[Stored data entries]
== Segment start ==
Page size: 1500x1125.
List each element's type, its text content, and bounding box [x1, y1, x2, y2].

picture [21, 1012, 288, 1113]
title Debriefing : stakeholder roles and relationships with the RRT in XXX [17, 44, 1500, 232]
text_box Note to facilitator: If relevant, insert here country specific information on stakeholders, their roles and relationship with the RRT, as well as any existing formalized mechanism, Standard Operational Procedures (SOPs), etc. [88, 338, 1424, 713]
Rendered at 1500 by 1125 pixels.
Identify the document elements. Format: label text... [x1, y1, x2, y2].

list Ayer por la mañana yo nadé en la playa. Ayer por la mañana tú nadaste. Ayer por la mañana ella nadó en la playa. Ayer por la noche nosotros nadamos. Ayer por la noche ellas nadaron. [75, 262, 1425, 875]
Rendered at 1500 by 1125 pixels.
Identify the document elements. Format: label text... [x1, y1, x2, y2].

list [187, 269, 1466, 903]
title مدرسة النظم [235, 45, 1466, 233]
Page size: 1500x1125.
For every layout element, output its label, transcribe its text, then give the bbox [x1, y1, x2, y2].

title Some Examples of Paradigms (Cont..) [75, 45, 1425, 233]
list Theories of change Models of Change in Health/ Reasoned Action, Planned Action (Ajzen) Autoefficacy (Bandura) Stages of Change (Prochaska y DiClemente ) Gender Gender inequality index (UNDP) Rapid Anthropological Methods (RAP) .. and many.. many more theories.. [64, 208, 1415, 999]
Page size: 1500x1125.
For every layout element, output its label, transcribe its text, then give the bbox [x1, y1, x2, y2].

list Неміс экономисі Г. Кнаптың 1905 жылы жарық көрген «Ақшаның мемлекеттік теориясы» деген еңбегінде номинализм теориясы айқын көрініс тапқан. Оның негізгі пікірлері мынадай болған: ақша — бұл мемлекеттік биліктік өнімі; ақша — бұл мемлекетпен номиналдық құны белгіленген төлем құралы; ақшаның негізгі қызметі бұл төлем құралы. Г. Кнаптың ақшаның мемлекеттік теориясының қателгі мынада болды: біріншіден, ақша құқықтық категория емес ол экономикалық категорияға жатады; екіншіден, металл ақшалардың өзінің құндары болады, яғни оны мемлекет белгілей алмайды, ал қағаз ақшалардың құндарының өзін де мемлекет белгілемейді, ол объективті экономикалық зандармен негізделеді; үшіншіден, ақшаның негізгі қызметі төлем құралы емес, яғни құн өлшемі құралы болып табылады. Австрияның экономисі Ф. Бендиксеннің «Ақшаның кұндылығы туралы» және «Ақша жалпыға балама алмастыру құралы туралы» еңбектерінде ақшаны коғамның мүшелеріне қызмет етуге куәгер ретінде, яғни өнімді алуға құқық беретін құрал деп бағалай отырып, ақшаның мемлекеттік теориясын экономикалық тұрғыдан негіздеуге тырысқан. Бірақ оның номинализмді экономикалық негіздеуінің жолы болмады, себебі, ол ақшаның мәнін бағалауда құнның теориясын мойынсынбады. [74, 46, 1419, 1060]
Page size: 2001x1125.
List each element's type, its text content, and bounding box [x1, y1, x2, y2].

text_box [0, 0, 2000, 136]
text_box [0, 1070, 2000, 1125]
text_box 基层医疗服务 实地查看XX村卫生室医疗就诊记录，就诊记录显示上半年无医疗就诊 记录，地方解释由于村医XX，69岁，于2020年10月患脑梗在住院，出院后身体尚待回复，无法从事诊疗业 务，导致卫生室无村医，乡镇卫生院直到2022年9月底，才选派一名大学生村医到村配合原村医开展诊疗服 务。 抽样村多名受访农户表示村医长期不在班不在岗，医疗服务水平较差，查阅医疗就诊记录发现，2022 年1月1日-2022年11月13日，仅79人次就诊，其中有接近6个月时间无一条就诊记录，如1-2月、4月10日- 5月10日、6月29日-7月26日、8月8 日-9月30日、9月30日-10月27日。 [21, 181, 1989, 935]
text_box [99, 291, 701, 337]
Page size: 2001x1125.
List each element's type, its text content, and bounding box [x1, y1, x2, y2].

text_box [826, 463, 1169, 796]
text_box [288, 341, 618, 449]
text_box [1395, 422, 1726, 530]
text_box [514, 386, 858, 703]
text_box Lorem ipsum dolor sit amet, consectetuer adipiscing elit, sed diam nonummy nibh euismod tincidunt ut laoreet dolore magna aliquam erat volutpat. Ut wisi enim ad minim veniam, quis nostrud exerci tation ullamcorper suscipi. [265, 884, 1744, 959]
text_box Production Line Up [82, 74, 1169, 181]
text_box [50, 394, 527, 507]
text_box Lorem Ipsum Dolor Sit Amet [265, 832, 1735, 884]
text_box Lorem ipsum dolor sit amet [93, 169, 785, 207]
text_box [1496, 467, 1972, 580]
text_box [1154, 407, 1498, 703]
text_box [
== Segment end ==
### TASK TO CARRY OUT
For this exercise, give the entries above again with no difference at all.

### ANSWER
Page size: 1500x1125.
List each element's type, its text content, and bounding box [x1, y1, x2, y2].

picture [21, 1012, 288, 1113]
title Debriefing : stakeholder roles and relationships with the RRT in XXX [17, 44, 1500, 232]
text_box Note to facilitator: If relevant, insert here country specific information on stakeholders, their roles and relationship with the RRT, as well as any existing formalized mechanism, Standard Operational Procedures (SOPs), etc. [88, 338, 1424, 713]
Rendered at 1500 by 1125 pixels.
Identify the document elements. Format: label text... [x1, y1, x2, y2].

list Ayer por la mañana yo nadé en la playa. Ayer por la mañana tú nadaste. Ayer por la mañana ella nadó en la playa. Ayer por la noche nosotros nadamos. Ayer por la noche ellas nadaron. [75, 262, 1425, 875]
Rendered at 1500 by 1125 pixels.
Identify the document elements. Format: label text... [x1, y1, x2, y2].

list [187, 269, 1466, 903]
title مدرسة النظم [235, 45, 1466, 233]
Page size: 1500x1125.
For every layout element, output its label, transcribe its text, then give the bbox [x1, y1, x2, y2].

title Some Examples of Paradigms (Cont..) [75, 45, 1425, 233]
list Theories of change Models of Change in Health/ Reasoned Action, Planned Action (Ajzen) Autoefficacy (Bandura) Stages of Change (Prochaska y DiClemente ) Gender Gender inequality index (UNDP) Rapid Anthropological Methods (RAP) .. and many.. many more theories.. [64, 208, 1415, 999]
Page size: 1500x1125.
For every layout element, output its label, transcribe its text, then give the bbox [x1, y1, x2, y2].

list Неміс экономисі Г. Кнаптың 1905 жылы жарық көрген «Ақшаның мемлекеттік теориясы» деген еңбегінде номинализм теориясы айқын көрініс тапқан. Оның негізгі пікірлері мынадай болған: ақша — бұл мемлекеттік биліктік өнімі; ақша — бұл мемлекетпен номиналдық құны белгіленген төлем құралы; ақшаның негізгі қызметі бұл төлем құралы. Г. Кнаптың ақшаның мемлекеттік теориясының қателгі мынада болды: біріншіден, ақша құқықтық категория емес ол экономикалық категорияға жатады; екіншіден, металл ақшалардың өзінің құндары болады, яғни оны мемлекет белгілей алмайды, ал қағаз ақшалардың құндарының өзін де мемлекет белгілемейді, ол объективті экономикалық зандармен негізделеді; үшіншіден, ақшаның негізгі қызметі төлем құралы емес, яғни құн өлшемі құралы болып табылады. Австрияның экономисі Ф. Бендиксеннің «Ақшаның кұндылығы туралы» және «Ақша жалпыға балама алмастыру құралы туралы» еңбектерінде ақшаны коғамның мүшелеріне қызмет етуге куәгер ретінде, яғни өнімді алуға құқық беретін құрал деп бағалай отырып, ақшаның мемлекеттік теориясын экономикалық тұрғыдан негіздеуге тырысқан. Бірақ оның номинализмді экономикалық негіздеуінің жолы болмады, себебі, ол ақшаның мәнін бағалауда құнның теориясын мойынсынбады. [74, 46, 1419, 1060]
Page size: 2001x1125.
List each element's type, its text content, and bounding box [x1, y1, x2, y2].

text_box [0, 0, 2000, 136]
text_box [0, 1070, 2000, 1125]
text_box 基层医疗服务 实地查看XX村卫生室医疗就诊记录，就诊记录显示上半年无医疗就诊 记录，地方解释由于村医XX，69岁，于2020年10月患脑梗在住院，出院后身体尚待回复，无法从事诊疗业 务，导致卫生室无村医，乡镇卫生院直到2022年9月底，才选派一名大学生村医到村配合原村医开展诊疗服 务。 抽样村多名受访农户表示村医长期不在班不在岗，医疗服务水平较差，查阅医疗就诊记录发现，2022 年1月1日-2022年11月13日，仅79人次就诊，其中有接近6个月时间无一条就诊记录，如1-2月、4月10日- 5月10日、6月29日-7月26日、8月8 日-9月30日、9月30日-10月27日。 [21, 181, 1989, 935]
text_box [99, 291, 701, 337]
Page size: 2001x1125.
List each element's type, its text content, and bounding box [x1, y1, x2, y2].

text_box [826, 463, 1169, 796]
text_box [288, 341, 618, 449]
text_box [1395, 422, 1726, 530]
text_box [514, 386, 858, 703]
text_box Lorem ipsum dolor sit amet, consectetuer adipiscing elit, sed diam nonummy nibh euismod tincidunt ut laoreet dolore magna aliquam erat volutpat. Ut wisi enim ad minim veniam, quis nostrud exerci tation ullamcorper suscipi. [265, 884, 1744, 959]
text_box Production Line Up [82, 74, 1169, 181]
text_box [50, 394, 527, 507]
text_box Lorem Ipsum Dolor Sit Amet [265, 832, 1735, 884]
text_box Lorem ipsum dolor sit amet [93, 169, 785, 207]
text_box [1496, 467, 1972, 580]
text_box [1154, 407, 1498, 703]
text_box [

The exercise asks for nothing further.